Welp, North Carolina is partying like it's 2004 and poising for a referendum that could put a ban same-sex marriage into its constitution.
It's really too bad, not only because of the inequailty involved, but because I love visiting North Carolina. Indeed, my partner and I have talked about moving there in the future. Yet, if this ban happens, we certainly will no longer be visiting, or spending our money in, the state. In addition to the slap in the face of explicitly enshrining discrimination into a constitution, I view it as simply too dangerous to voluntarily travel to states that view my partner and I as legal strangers to one another.
Should something happen to me while in a state that refuses to recognize even legal same-sex civil unions (let alone marriages) performed in other states, there is no guarantee that my partner would be able to visit me in the hospital, be recognized as my next-of-kin, or be able to make medical decisions for me. I can see it now- hospital administrators ignoring my partner and instead calling up my mother who, honestly, knows very little about my medical wishes. And why? Welp, some Totally Friendly Christian Honchos think it's acceptable to ban same-sex marriage on the grounds that "anal sex is icky" folks!
After having a taste of equality, it feels unbelievably regressive that putting a ban into a state constitution is even a viable strategy in 2011. I refuse to go backwards, even if the backwards places have amazing views of the Blue Ridge Mountains.

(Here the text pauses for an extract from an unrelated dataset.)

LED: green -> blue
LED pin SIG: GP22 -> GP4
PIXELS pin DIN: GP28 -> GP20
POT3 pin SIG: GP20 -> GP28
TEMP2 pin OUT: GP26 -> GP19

And yet, I think most reasonable people, despite what they believe about marriage or the ickiness of certain sexual practices, would agree that my partner and I should have certain rights with respect to one another. I question how many "marriage defenders" even realize that a constitutional ban on same-sex marriage is overbroad, that same-sex couples can't "contract" for all rights associated with marriage, and that their decision has not only financial consequences for their state but potentially heart-wrenches consequences for real people.
Unfortunately, the anti-gay forces trying to convince The People how dire and necessary this amendment is aren't exactly embiggening the discourse by sharing such trivial facts.